MONTGOMERY, Ala. (AP) -- State Supreme Court justices overruled Chief Justice Roy Moore on Thursday and directed that his Ten Commandments monument be removed from its public site in the Alabama Judicial Building.
The senior associate justice, Gorman Houston, said the eight associate justices instructed the building's manager to "take all steps necessary to comply ... as soon as practicable." Some supporters of Moore vowed to fight the move through civil disobedience.
A federal judge had ruled the monument violates the constitution's ban on government establishment of religion and must be removed from its public place in the rotunda. He had set Thursday as his deadline, but Moore said he would not move it.
The associate justices wrote that they are "bound by solemn oath to follow the law, whether they agree or disagree with it."
The monument was briefly walled off from public view Thursday as U.S. District Judge Myron Thompson's deadline passed for the marker to be out of public sight. Then the plywood-like wall came down, displaying the monument again.
Houston said the building manager may have put up the partition in order for the state to be in compliance until the associate justices made a decision. Their seven-page order, signed by all eight, was issued about 10 a.m. The partition had blocked public view of the monument from about 6:30 a.m. to 9:30 a.m.
Moore's spokesman, Tom Parker, said Moore was out of town for a family funeral but decided to return to Montgomery when he learned the monument had been walled from public view.
"This is an example of what is happening in this country: the acknowledgment of God as the moral foundation of law in this nation is being hidden from us," Moore said in a statement.
But attorney Ayesha Khan, an attorney for the plaintiffs fighting to get the monument removed, said the associate justices' decision "just shows what an extremist Roy Moore is, than all eight of the other justices are refusing to stand with him."
Earlier, another plaintiffs' attorney, Richard Cohen, said a motion was filed with Thompson asking that Moore be held in contempt. It was not immediately clear if the associate justices' action would make the motion moot. Thompson, who had threatened to fine the state $5,000 a day, had not been expected to take up the matter until Friday.
Attorney General Bill Pryor said he filed notice with Thompson that the monument would be moved under the associate justices' order, and thinks the state will now avoid having to pay the contempt fine.
State taxpayers, he added, "should not be punished for the refusal of the chief justice to follow a federal court order."
About three dozen Moore supporters, some promising peaceful civil disobedience if the monument is removed, remained outside the building, which was locked for the day to the general public.
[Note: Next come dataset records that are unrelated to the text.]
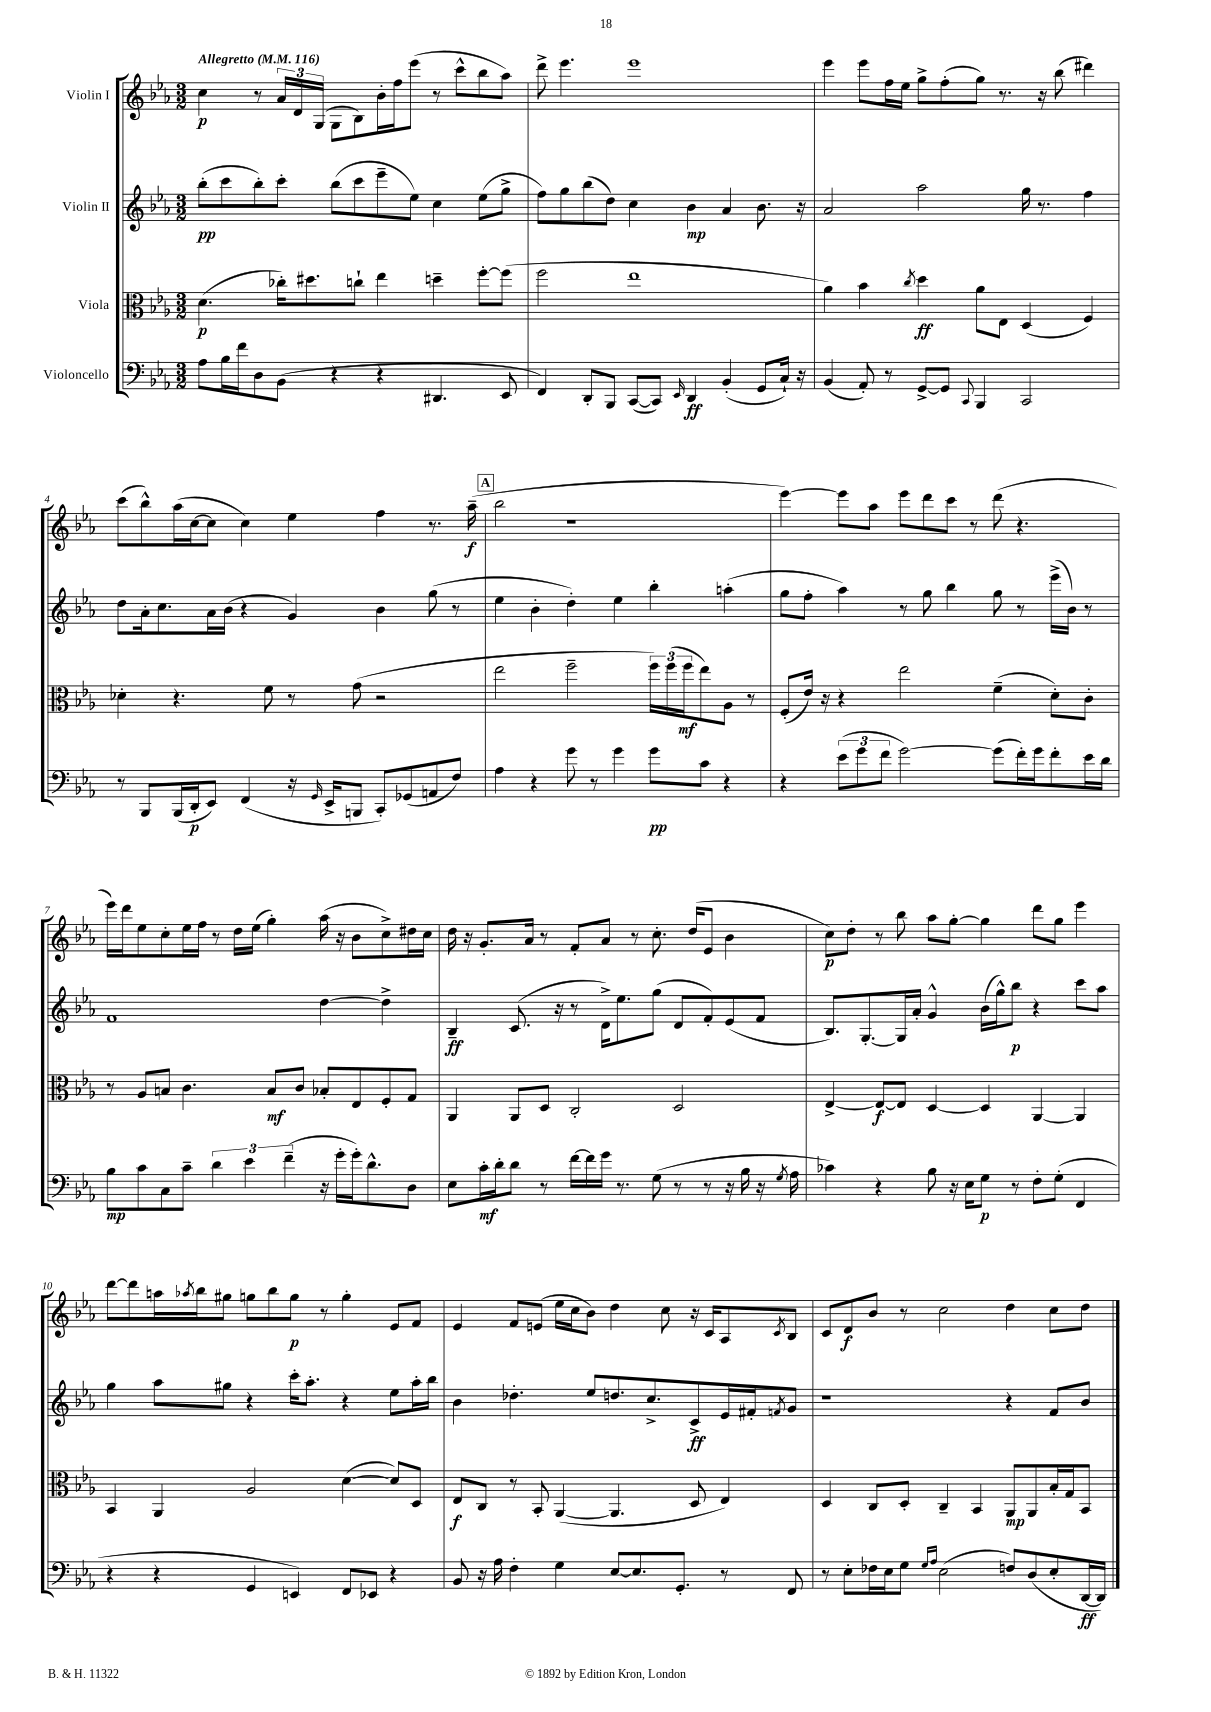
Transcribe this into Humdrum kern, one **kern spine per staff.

**kern	**dynam	**kern	**dynam	**kern	**dynam	**kern	**dynam
*part4	*part4	*part3	*part3	*part2	*part2	*part1	*part1
*staff4	*staff4	*staff3	*staff3	*staff2	*staff2	*staff1	*staff1
*I"Violoncello	*	*I"Viola	*	*I"Violin II	*	*I"Violin I	*
*clefF4	*	*clefC3	*	*clefG2	*	*clefG2	*
*k[b-e-a-]	*	*k[b-e-a-]	*	*k[b-e-a-]	*	*k[b-e-a-]	*
*M3/2	*	*M3/2	*	*M3/2	*	*M3/2	*
*MM116	*	*MM116	*	*MM116	*	*MM116	*
=1	=1	=1	=1	=1	=1	=1	=1
!	!	!	!	!	!	!LO:TX:a:B:t=Allegretto	!
8A-\L	.	(4.d\	p	(8bb-'\L	pp	4cc\	p
16B-\L	.	.	.	8ccc\	.	.	.
16f\J	.	.	.	.	.	.	.
8D\	.	.	.	8bb-'\)	.	8r	.
(8BB-\J	.	16cc-X'\KL)	.	8ccc'\J	.	24a-/LL	.
.	.	.	.	.	.	24d/	.
.	.	8.dd#X\	.	.	.	.	.
.	.	.	.	.	.	(24G/JJ	.
4r	.	.	.	(8bb-\L	.	8G\L	.
.	.	8ccn`\J	.	8ccc\	.	8B-\)	.
4r	.	4ee-\	.	8eee-~\	.	16b-'\L	.
.	.	.	.	.	.	16ff\J	.
.	.	.	.	8ee-\J)	.	(8eee-\J	.
4.DD#X/	.	4ddn~\	.	4cc\	.	8r	.
.	.	.	.	.	.	8ccc^^\L	.
.	.	[8ff'\L	.	(8ee-\L	.	8bb-\	.
8EE-/	.	(8ff\J]	.	8gg^\J	.	8aa-\J)	.
=2	=2	=2	=2	=2	=2	=2	=2
4FF/)	.	2ff\	.	8ff\L)	.	8ddd^\	.
.	.	.	.	8gg\	.	4.eee-\	.
8DD'/L	.	.	.	(8bb-\	.	.	.
8BBB-/J	.	.	.	8dd\J)	.	.	.
([8CC/L	.	1ee-	.	4cc\	.	1eee-	.
8CC/J])	.	.	.	.	.	.	.
16qqEE-/	.	.	.	.	.	.	.
4DD/	ff	.	.	4b-\	mp	.	.
(4BB-'/	.	.	.	4a-/	.	.	.
8GG/L	.	.	.	8.b-\	.	.	.
16C`/Jk)	.	.	.	.	.	.	.
16r	.	.	.	16r	.	.	.
=3	=3	=3	=3	=3	=3	=3	=3
(4BB-/	.	4a-\)	.	2a-/	.	4eee-\	.
8AA-'/)	.	4b-\	.	.	.	8eee-\L	.
8r	.	.	.	.	.	16ff\L	.
.	.	.	.	.	.	16ee-\JJ	.
.	.	8qcc/	.	.	.	.	.
[8GG^/L	.	4dd\	ff	2aa-\	.	8gg^\L	.
8GG/J]	.	.	.	.	.	(8ff'\	.
8qqCC/	.	.	.	.	.	.	.
4BBB-/	.	8a-\L	.	.	.	8gg\J)	.
.	.	8E-\J	.	.	.	8.r	.
2CC/	.	(4D/	.	16gg\	.	.	.
.	.	.	.	8.r	.	16r	.
.	.	.	.	.	.	(8bb-\	.
.	.	4F/)	.	4ff\	.	4ddd#X\)	.
!!LO:LB:g=z
=4	=4	=4	=4	=4	=4	=4	=4
8r	.	4d-X'\	.	8dd\L	.	(8ccc\L	.
8BBB-/L	.	.	.	16a-'\k	.	8bb-^^\)	.
.	.	.	.	8.cc\	.	.	.
(16BBB-/L	.	4.r	.	.	.	(16aa-\L	.
16DD'/J	p	.	.	.	.	[16cc\J	.
8EE-/J)	.	.	.	16a-\L	.	8cc\J]	.
.	.	.	.	(16b-\JJ	.	.	.
(4FF/	.	.	.	4r	.	4cc\)	.
.	.	8f\	.	.	.	.	.
16r	.	8r	.	4g/)	.	4ee-\	.
16qqGG/	.	.	.	.	.	.	.
16EE-^/KL	.	.	.	.	.	.	.
8BBBn/J	.	(8g\	.	.	.	.	.
8CC'/L)	.	2r	.	4b-\	.	4ff\	.
(8GG-X/	.	.	.	.	.	.	.
8AAn/	.	.	.	(8gg\	.	8.r	.
8F/J)	.	.	.	8r	.	.	.
.	.	.	.	.	.	(16aa-~\	f
!!LO:REH:place=s1:t=A
=5	=5	=5	=5	=5	=5	=5	=5
4A-\	.	2ee-\	.	4ee-\	.	2bb-\	.
4r	.	.	.	4b-'\	.	.	.
8g\	.	2ff~\	.	4dd'\)	.	1r	.
8r	.	.	.	.	.	.	.
4g\	.	.	.	4ee-\	.	.	.
8g\L	pp	24ff\LL)	.	4bb-'\	.	.	.
.	.	(24ff\	.	.	.	.	.
.	.	24ff\J	mf	.	.	.	.
8c\J	.	8ee-\)	.	.	.	.	.
4r	.	8A-\J	.	(4aan'\	.	.	.
.	.	8r	.	.	.	.	.
=6	=6	=6	=6	=6	=6	=6	=6
4r	.	(8F'/L	.	8gg\L	.	[4eee-\)	.
.	.	16e-/Jk)	.	8ff'\J	.	.	.
.	.	16r	.	.	.	.	.
(12e-\L	.	4r	.	4aa-\)	.	8eee-\L]	.
12g\	.	.	.	.	.	.	.
.	.	.	.	.	.	8aa-\J	.
12f\J	.	.	.	.	.	.	.
[2g\)	.	2ee-\	.	8r	.	8eee-\L	.
.	.	.	.	8gg\	.	8ddd\	.
.	.	.	.	4bb-\	.	8ccc\J	.
.	.	.	.	.	.	8r	.
(8g\L]	.	(4f~\	.	8gg\	.	(8ddd\	.
16f'\L)	.	.	.	8r	.	4.r	.
16g\J	.	.	.	.	.	.	.
8f'\	.	8d'\L)	.	(16eee-^\LL	.	.	.
.	.	.	.	16b-\JJ)	.	.	.
16e-\L	.	8c'\J	.	8r	.	.	.
16d\JJ	.	.	.	.	.	.	.
!!LO:LB:g=z
=7	=7	=7	=7	=7	=7	=7	=7
8B-\L	mp	8r	.	1f	.	16eee-\LL)	.
.	.	.	.	.	.	16ddd\J	.
8c\	.	8A-/L	.	.	.	8ee-\	.
8C\	.	8Bn/J	.	.	.	8cc'\	.
8c~\J	.	4.c\	.	.	.	16ee-\L	.
.	.	.	.	.	.	16ff\JJ	.
6d\	.	.	.	.	.	8r	.
.	.	.	.	.	.	16dd\LL	.
6e-\	.	.	.	.	.	.	.
.	.	.	.	.	.	(16ee-\JJ	.
.	.	8B/L	mf	.	.	4gg'\)	.
(6f~\	.	.	.	.	.	.	.
.	.	8c/J	.	.	.	.	.
16r	.	8B-X'/L	.	[4dd\	.	(16aa-\	.
16g'\LL	.	.	.	.	.	16r	.
16g'\J)	.	8E-/	.	.	.	8b-\L	.
8.d^^\	.	.	.	.	.	.	.
.	.	8F'/	.	4dd^\]	.	8cc^\)	.
8D\J	.	8G/J	.	.	.	16dd#X\L	.
.	.	.	.	.	.	16cc\JJ	.
=8	=8	=8	=8	=8	=8	=8	=8
8E-\L	.	4AA-/	.	4B-~/	ff	16dd\	.
.	.	.	.	.	.	16r	.
16c'\L	mf	.	.	.	.	8.g'/L	.
16d'\J	.	.	.	.	.	.	.
8d\J	.	8AA-/L	.	(8.c/	.	.	.
.	.	.	.	.	.	16a-/Jk	.
8r	.	8D/J	.	.	.	8r	.
.	.	.	.	16r	.	.	.
[16f\LL	.	2C'/	.	8r	.	8f'/L	.
16f\]	.	.	.	.	.	.	.
16g\JJ	.	.	.	16d^\KL)	.	8a-/J	.
8.r	.	.	.	8.ee-\	.	.	.
.	.	.	.	.	.	8r	.
(8G\	.	.	.	(8gg\J	.	8.cc'\	.
8r	.	2D/	.	8d/L	.	.	.
.	.	.	.	.	.	(16dd/KL	.
8r	.	.	.	8f'/)	.	8e-/J	.
16r	.	.	.	(8e-/	.	4b-\	.
16B-\	.	.	.	.	.	.	.
16r	.	.	.	8f/J	.	.	.
8qG/	.	.	.	.	.	.	.
16A-\	.	.	.	.	.	.	.
=9	=9	=9	=9	=9	=9	=9	=9
4c-X\)	.	[4E-^/	.	8.B-/L)	.	8cc\L)	p
.	.	.	.	.	.	8dd'\J	.
.	.	.	.	[8.G'/	.	.	.
4r	.	8E-/L_	f	.	.	8r	.
.	.	8E-/J]	.	16G/L]	.	8bb-\	.
.	.	.	.	16a-'/JJ	.	.	.
8B-\	.	[4D/	.	4g^^/	.	8aa-\L	.
16r	.	.	.	.	.	[8gg'\J	.
16E-\KL	.	.	.	.	.	.	.
8G\J	p	4D/]	.	(16b-\LL	.	4gg\]	.
.	.	.	.	16gg^^\J)	.	.	.
8r	.	.	.	8bb-\J	p	.	.
8F'\L	.	[4AA-/	.	4r	.	8ddd\L	.
(8G'\J	.	.	.	.	.	8gg\J	.
4FF/	.	4AA-/]	.	8ccc\L	.	4eee-\	.
.	.	.	.	8aa-\J	.	.	.
!!LO:LB:g=z
=10	=10	=10	=10	=10	=10	=10	=10
4r	.	4BB-/	.	4gg\	.	[8ddd\L	.
.	.	.	.	.	.	8ddd\]	.
4r	.	4AA-/	.	8aa-\L	.	16aan\L	.
.	.	.	.	.	.	8qaa-X/	.
.	.	.	.	.	.	16bb-\J	.
.	.	.	.	8gg#X\J	.	8gg#X\J	.
4GG/	.	2A-/	.	4r	.	8ggn\L	.
.	.	.	.	.	.	8bb-\	.
4EEn/)	.	.	.	16ccc'\KL	.	8gg\J	p
.	.	.	.	8.aa-'\J	.	.	.
.	.	.	.	.	.	8r	.
8FF/L	.	([4d\	.	4r	.	4gg'\	.
8EE-X/J	.	.	.	.	.	.	.
4r	.	8d/L])	.	8ee-\L	.	8e-/L	.
.	.	8D/J	.	16aa-'\L	.	8f/J	.
.	.	.	.	16bb-\JJ	.	.	.
=11	=11	=11	=11	=11	=11	=11	=11
8BB-/	.	8E-/L	f	4b-\	.	4e-/	.
16r	.	8C/J	.	.	.	.	.
16A-\	.	.	.	.	.	.	.
4F'\	.	8r	.	4.dd-X'\	.	8f/L	.
.	.	8BB-'/	.	.	.	(8en/J	.
4G\	.	([4AA-/	.	.	.	16ee-\LL	.
.	.	.	.	.	.	16cc\J	.
.	.	.	.	8ee-/L	.	8b-\J)	.
[8E-/L	.	4.AA-/]	.	8.ddn/	.	4dd\	.
8.E-/]	.	.	.	.	.	.	.
.	.	.	.	8.cc^/	.	.	.
.	.	.	.	.	.	8cc\	.
8.GG'/J	.	.	.	.	.	.	.
.	.	8D/	.	8c^/	ff	16r	.
.	.	.	.	.	.	16c/KL	.
8r	.	4E-/)	.	16e-/L	.	8A-/	.
.	.	.	.	16f#X'/J	.	.	.
.	.	.	.	8qfn/	.	8qc/	.
8FF/	.	.	.	8g/J	.	8B-/J	.
=12	=12	=12	=12	=12	=12	=12	=12
8r	.	4D/	.	1r	.	8c/L	.
8E-'\L	.	.	.	.	.	8d/	f
16F-X\L	.	8C/L	.	.	.	8b-/J	.
16E-\J	.	.	.	.	.	.	.
8G\J	.	8D'/J	.	.	.	8r	.
16qqG/LL	.	.	.	.	.	.	.
16qqA-/JJ	.	.	.	.	.	.	.
(2E-\	.	4C~/	.	.	.	2cc\	.
.	.	4BB-/	.	.	.	.	.
8Fn/L)	.	8AA-/L	mp	4r	.	4dd\	.
(8D/	.	8AA-/	.	.	.	.	.
8E-'/	.	16B-'/L	.	8f/L	.	8cc\L	.
.	.	16G/J	.	.	.	.	.
[16DD/L	ff	8BB-/J	.	8b-/J	.	8dd\J	.
16DD/JJ])	.	.	.	.	.	.	.
==	==	==	==	==	==	==	==
*-	*-	*-	*-	*-	*-	*-	*-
The demonstrators were angry with the associate justices' decision.
"They're supposed to hold up the state constitution, just like Roy Moore is doing," said Jerry Layne, a self-described street preacher from Chattanooga, Tenn., who wore an American flag hat. "Now his own kind is going against him. They're abusing the law and misusing the law."
On Wednesday, 21 protesters who had surrounded the monument were arrested for refusing to leave the building. They were charged with trespassing, and most were released on their recognizance.
The U.S. Supreme Court had rejected Moore's emergency plea for a stay of the federal court order Wednesday afternoon, declining at least for the time being to be drawn into the dispute.
Moore, who installed the 5,300-pound granite monument in the rotunda of the judicial building two years ago in the middle of the night, said afterward that he did not consider the case over. He had said he still planned to appeal to the Supreme Court on the merits of the case.
The monument has not been viewed as a partisan issue. Moore is a Republican; seven of the eight associate justices also are Republicans.